Mario Anzuoni/REUTERS
Mark Zuckerberg is in full founder mode again. This time it’s the AI version.
Meta fell behind in the generative AI race earlier this year when the company rolled out its Llama 4 model. The product was not up to scratch, compared to rival offerings from DeepSeek, OpenAI, Anthropic, and Google.
Since then, Zuck has gone on a hiring bender, personally recruiting top AI talent with pay packages in the $100 million range and more.
That’s just one ingredient for success in generative AI. Another is high-quality data. Hence, Meta’s weird $14 billion deal to buy just under half of Scale AI and its leader, Alex Wang.
The third ingredient required is infrastructure, which is tech jargon for the AI chips (GPUs, etc), networking gear, and data centers needed to build, refine, and run giant AI models such as the Llama series.
On Friday, SemiAnalysis blew the lid off Zuck’s big plans for Meta’s huge new AI infrastructure. You can read the report here. You’ll need to pay to read the whole thing, but if you’re serious about AI, you will prob want to shell out.
Zuck confirmed some of the details of SemiAnalysis’s report via a Facebook post on Monday. The CEO said Meta will build several new AI data centers that use more than 1 gigawatt of power each. This is how data center capacity is measured, and anything in the 1 gigawatt range is absolutely massive (or at least it was until now).
Data centers in tents
The thing that really caught my eye in the SemiAnalysis report is that Meta is building some of these AI data centers in tents right now. A Meta spokesperson confirmed this.
Data centers house a lot of complex, expensive gear and they need to be kept cool in really controlled ways, otherwise some of the pricey gear will overheat.
So, building data centers in tents is a sign of how quickly Zuck is moving to get Meta’s new AI data centers up and running.
Remember when Elon Musk had Tesla making Model 3 cars in tents outside the company’s Fremont factory in 2018? That was about speed to market, and Zuck is now doing this for data centers — likely taking a page from Elon’s strategy book.
“Inspired by xAI’s unprecedented time-to-market, Meta is embracing a datacenter design that prioritizes speed above all else,” Semianalysis wrote in their Friday report. “They’re already building more of them! Traditional datacenter and real estate investors, still somewhat reeling from xAI’s Memphis site and time to market, will be shocked yet again.”
“From prefabricated power and cooling modules to ultra-light structures, speed is of the essence,” it added.
Tents get really hot, so this could be a challenge for running these prefab AI data centers. Indeed, Semianalysis reported that Meta could shut down workloads during the hottest summer days.
Over the long term, Meta will likely build full data centers, but in the short and medium term, the company needs these facilities up and running “as soon as possible,” Dylan Patel, CEO of SemiAnalysis, told me on Monday.

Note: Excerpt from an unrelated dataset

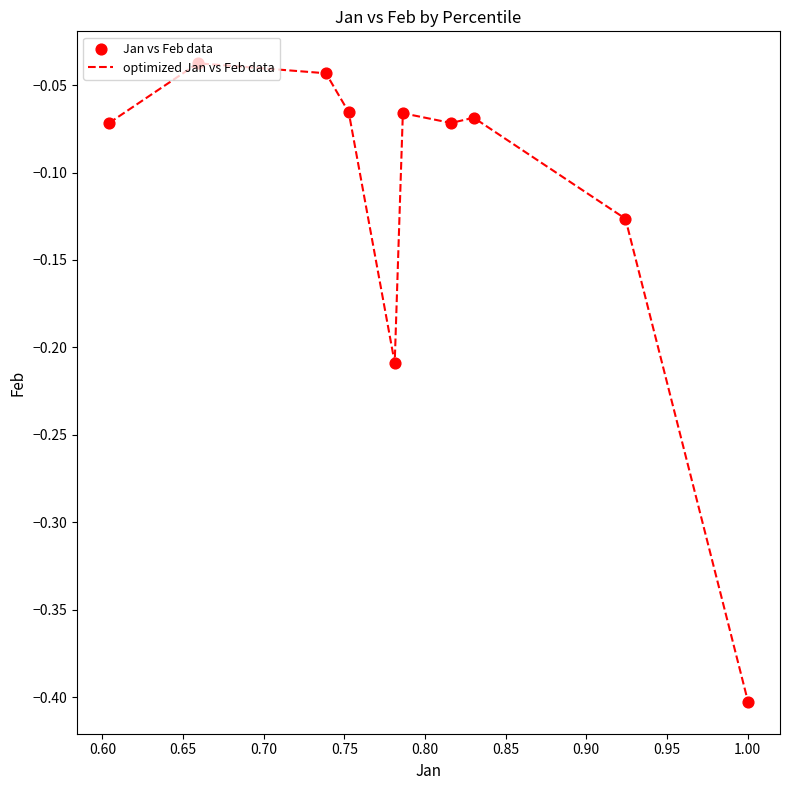

What is the difference between the maximum and minimum values?

0.4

And here’s the full post from Zuck on Monday:
“For our superintelligence effort, I’m focused on building the most elite and talent-dense team in the industry. We’re also going to invest hundreds of billions of dollars into compute to build superintelligence. We have the capital from our business to do this. SemiAnalysis just reported that Meta is on track to be the first lab to bring a 1GW+ supercluster online.
“We’re actually building several multi-GW clusters. We’re calling the first one Prometheus, and it’s coming online in ’26. We’re also building Hyperion, which will be able to scale up to 5GW over several years. We’re building multiple more titan clusters as well. Just one of these covers a significant part of the footprint of Manhattan.
“Meta Superintelligence Labs will have industry-leading levels of compute and by far the greatest compute per researcher. I’m looking forward to working with the top researchers to advance the frontier!”